(Data items)
------------------------------------------------
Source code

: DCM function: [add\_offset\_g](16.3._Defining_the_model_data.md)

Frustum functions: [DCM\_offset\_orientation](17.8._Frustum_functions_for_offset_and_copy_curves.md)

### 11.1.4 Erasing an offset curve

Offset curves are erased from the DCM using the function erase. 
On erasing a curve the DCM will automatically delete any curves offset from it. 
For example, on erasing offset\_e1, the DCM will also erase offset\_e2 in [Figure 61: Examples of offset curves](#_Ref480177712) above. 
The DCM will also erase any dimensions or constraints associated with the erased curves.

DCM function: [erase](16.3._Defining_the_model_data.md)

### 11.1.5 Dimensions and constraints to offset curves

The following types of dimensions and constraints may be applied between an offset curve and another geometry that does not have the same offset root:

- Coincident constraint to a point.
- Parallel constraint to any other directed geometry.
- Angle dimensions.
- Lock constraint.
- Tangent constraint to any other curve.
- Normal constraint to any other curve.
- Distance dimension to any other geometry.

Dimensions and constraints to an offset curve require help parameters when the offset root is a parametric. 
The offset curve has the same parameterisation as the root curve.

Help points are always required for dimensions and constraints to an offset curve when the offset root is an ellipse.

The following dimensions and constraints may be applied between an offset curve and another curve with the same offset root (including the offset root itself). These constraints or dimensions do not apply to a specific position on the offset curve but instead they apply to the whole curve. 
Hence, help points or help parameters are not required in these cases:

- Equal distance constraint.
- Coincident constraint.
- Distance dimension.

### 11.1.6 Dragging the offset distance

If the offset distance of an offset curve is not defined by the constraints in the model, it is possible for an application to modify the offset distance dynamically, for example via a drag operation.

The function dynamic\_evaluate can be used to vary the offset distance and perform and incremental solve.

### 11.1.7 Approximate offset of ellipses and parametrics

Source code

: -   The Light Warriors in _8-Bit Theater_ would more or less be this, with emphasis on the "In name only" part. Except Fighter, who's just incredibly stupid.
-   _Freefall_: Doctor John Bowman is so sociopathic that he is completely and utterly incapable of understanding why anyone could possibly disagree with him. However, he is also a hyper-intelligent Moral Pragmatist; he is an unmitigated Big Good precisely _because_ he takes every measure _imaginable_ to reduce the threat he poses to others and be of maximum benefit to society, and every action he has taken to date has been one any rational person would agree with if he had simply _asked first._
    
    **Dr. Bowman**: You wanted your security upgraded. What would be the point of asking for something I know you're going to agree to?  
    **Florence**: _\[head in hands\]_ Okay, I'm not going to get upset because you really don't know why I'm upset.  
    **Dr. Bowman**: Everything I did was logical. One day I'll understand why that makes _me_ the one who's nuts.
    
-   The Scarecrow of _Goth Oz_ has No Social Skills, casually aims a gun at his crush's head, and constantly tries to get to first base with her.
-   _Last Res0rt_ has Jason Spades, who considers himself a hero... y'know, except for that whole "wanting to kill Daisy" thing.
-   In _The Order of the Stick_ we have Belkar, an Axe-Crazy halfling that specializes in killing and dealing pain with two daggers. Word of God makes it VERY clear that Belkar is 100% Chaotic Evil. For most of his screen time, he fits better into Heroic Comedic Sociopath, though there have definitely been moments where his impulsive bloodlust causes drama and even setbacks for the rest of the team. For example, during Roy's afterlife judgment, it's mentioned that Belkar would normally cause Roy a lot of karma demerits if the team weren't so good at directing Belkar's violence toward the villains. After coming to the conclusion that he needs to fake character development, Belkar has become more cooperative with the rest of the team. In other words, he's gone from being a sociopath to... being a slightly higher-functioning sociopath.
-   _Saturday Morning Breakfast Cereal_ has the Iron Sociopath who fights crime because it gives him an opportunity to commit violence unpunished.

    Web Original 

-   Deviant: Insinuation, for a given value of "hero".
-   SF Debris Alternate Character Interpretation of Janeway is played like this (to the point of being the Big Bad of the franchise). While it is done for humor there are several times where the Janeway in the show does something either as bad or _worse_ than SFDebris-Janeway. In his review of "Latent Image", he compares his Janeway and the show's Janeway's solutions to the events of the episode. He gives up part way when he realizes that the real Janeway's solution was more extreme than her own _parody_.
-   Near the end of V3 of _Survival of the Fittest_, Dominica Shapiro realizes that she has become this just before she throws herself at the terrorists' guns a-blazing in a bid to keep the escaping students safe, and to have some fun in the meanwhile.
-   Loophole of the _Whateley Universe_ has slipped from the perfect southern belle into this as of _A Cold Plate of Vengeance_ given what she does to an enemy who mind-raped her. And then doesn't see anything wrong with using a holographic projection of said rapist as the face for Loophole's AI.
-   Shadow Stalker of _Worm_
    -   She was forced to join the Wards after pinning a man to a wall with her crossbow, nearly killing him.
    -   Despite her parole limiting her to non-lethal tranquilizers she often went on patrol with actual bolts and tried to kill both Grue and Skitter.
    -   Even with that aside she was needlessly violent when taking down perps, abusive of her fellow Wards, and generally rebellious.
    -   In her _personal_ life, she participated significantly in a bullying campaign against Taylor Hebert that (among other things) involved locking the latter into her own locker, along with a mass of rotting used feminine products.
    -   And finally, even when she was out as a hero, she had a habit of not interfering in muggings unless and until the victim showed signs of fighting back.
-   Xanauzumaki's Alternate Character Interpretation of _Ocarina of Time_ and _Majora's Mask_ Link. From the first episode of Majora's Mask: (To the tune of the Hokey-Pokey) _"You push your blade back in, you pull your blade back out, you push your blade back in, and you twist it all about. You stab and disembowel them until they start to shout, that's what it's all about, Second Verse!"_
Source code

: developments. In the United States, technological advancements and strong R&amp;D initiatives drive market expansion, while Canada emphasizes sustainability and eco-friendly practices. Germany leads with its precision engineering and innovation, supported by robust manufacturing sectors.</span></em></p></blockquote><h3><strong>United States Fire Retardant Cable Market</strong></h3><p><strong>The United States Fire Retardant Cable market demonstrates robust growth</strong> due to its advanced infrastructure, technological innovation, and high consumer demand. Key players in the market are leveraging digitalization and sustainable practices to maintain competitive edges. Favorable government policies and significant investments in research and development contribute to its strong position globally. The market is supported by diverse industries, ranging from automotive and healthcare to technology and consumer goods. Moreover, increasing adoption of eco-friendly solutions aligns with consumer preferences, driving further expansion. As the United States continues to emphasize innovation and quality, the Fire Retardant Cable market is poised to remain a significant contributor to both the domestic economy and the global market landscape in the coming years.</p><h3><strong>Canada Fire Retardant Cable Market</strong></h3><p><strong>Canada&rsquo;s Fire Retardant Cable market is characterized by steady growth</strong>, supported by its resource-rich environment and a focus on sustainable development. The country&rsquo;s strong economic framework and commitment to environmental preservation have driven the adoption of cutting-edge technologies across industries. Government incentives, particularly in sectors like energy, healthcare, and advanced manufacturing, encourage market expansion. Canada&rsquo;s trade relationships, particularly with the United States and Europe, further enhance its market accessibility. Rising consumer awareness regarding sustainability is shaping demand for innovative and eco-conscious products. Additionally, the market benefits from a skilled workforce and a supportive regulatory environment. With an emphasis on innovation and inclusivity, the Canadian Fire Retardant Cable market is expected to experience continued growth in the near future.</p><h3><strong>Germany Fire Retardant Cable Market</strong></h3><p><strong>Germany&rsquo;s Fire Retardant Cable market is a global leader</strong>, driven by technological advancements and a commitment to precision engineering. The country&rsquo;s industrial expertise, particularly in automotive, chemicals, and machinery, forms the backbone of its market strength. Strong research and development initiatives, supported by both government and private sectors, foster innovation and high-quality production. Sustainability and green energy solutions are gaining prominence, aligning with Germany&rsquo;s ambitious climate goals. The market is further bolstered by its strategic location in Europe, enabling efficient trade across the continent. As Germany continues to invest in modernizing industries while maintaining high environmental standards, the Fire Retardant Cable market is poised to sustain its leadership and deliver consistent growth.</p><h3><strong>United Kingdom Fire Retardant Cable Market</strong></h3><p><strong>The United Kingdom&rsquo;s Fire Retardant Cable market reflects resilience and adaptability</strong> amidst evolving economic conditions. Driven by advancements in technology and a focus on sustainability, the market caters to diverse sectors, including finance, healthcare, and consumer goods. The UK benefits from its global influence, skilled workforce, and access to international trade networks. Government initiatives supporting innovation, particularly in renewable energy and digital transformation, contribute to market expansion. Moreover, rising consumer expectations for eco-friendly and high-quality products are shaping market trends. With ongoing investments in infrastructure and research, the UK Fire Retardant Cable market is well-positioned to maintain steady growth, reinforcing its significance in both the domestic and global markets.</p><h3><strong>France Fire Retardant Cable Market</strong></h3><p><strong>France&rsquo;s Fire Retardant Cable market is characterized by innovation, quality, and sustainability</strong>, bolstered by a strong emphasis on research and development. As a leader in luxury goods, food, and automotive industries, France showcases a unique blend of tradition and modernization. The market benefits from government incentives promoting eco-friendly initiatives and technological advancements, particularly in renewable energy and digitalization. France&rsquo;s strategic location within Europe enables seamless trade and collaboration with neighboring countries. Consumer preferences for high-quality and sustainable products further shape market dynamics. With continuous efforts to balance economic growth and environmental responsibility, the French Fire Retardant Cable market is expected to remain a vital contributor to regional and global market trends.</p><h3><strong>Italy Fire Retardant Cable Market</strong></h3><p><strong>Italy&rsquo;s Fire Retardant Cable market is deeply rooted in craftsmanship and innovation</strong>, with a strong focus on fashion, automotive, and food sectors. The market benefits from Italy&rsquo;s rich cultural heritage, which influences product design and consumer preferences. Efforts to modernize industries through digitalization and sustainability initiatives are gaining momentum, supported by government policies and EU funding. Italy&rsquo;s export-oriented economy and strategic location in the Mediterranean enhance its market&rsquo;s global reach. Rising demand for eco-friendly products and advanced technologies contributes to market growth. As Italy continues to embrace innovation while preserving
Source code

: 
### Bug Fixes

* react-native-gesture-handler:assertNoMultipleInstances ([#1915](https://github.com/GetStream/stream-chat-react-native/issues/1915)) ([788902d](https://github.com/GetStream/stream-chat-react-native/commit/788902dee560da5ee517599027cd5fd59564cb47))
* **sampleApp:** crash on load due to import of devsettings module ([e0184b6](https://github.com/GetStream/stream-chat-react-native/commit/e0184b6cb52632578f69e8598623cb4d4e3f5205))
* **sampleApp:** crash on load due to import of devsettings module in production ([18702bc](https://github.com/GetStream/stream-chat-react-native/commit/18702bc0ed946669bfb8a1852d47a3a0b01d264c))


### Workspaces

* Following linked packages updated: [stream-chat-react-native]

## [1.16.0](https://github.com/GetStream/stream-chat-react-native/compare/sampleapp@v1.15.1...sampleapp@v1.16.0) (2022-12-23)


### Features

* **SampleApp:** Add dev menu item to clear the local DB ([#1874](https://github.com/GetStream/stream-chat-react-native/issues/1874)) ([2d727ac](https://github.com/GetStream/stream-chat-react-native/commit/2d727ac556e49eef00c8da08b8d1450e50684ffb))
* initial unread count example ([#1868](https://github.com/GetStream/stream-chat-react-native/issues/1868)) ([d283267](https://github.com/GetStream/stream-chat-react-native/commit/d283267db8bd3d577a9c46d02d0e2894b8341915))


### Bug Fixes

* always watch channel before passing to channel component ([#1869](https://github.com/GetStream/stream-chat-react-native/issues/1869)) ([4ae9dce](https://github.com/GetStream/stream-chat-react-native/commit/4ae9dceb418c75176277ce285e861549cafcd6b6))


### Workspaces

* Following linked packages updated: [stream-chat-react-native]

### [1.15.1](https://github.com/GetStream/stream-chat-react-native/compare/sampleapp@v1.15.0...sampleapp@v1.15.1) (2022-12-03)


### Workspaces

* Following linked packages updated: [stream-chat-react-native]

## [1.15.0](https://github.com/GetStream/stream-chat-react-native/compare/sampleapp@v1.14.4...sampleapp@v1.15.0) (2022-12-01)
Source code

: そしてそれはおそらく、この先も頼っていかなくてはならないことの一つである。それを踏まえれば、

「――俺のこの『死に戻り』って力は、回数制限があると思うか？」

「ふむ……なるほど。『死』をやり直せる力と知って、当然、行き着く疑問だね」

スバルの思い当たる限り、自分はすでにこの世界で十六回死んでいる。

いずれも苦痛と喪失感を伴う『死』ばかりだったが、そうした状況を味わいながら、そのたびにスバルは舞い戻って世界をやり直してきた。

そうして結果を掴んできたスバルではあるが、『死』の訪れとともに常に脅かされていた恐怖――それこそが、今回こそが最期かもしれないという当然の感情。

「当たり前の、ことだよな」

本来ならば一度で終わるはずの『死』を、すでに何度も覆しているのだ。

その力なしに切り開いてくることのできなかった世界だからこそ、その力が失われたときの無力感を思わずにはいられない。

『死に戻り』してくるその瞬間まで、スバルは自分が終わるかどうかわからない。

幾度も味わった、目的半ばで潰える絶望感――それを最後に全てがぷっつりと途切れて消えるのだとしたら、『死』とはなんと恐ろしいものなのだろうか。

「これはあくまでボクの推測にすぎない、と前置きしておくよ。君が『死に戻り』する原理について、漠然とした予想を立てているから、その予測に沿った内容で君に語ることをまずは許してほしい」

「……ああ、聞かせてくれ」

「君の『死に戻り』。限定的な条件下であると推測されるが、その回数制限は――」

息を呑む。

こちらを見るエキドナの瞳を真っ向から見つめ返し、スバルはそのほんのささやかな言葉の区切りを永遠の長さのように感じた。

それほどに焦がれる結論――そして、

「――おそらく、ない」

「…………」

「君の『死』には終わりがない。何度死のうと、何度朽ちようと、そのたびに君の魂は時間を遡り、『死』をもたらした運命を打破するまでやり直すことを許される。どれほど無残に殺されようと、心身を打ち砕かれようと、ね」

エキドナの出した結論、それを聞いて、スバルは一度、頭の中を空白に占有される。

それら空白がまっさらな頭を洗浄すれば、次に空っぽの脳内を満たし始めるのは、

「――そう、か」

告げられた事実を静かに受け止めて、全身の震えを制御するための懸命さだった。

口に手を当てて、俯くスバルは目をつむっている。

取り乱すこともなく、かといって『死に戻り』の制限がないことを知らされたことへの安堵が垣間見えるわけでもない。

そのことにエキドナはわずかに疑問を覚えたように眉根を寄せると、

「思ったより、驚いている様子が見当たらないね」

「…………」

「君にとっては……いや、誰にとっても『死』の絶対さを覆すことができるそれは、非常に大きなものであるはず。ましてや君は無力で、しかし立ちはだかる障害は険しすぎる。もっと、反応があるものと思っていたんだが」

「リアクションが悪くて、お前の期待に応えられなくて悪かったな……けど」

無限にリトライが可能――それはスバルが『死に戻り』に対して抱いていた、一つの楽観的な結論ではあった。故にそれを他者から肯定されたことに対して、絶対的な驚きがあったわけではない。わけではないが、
------------------------------------------------
◆ **About this task**: Format the records as a numbered list, starting at the first line and ending at the line containing "### 11.1.4 Erasing an offset curve", both included. Leave out blank lines.

◆ **Task answer**:
1. Source code
2. : DCM function: [add\_offset\_g](16.3._Defining_the_model_data.md)
3. Frustum functions: [DCM\_offset\_orientation](17.8._Frustum_functions_for_offset_and_copy_curves.md)
4. ### 11.1.4 Erasing an offset curve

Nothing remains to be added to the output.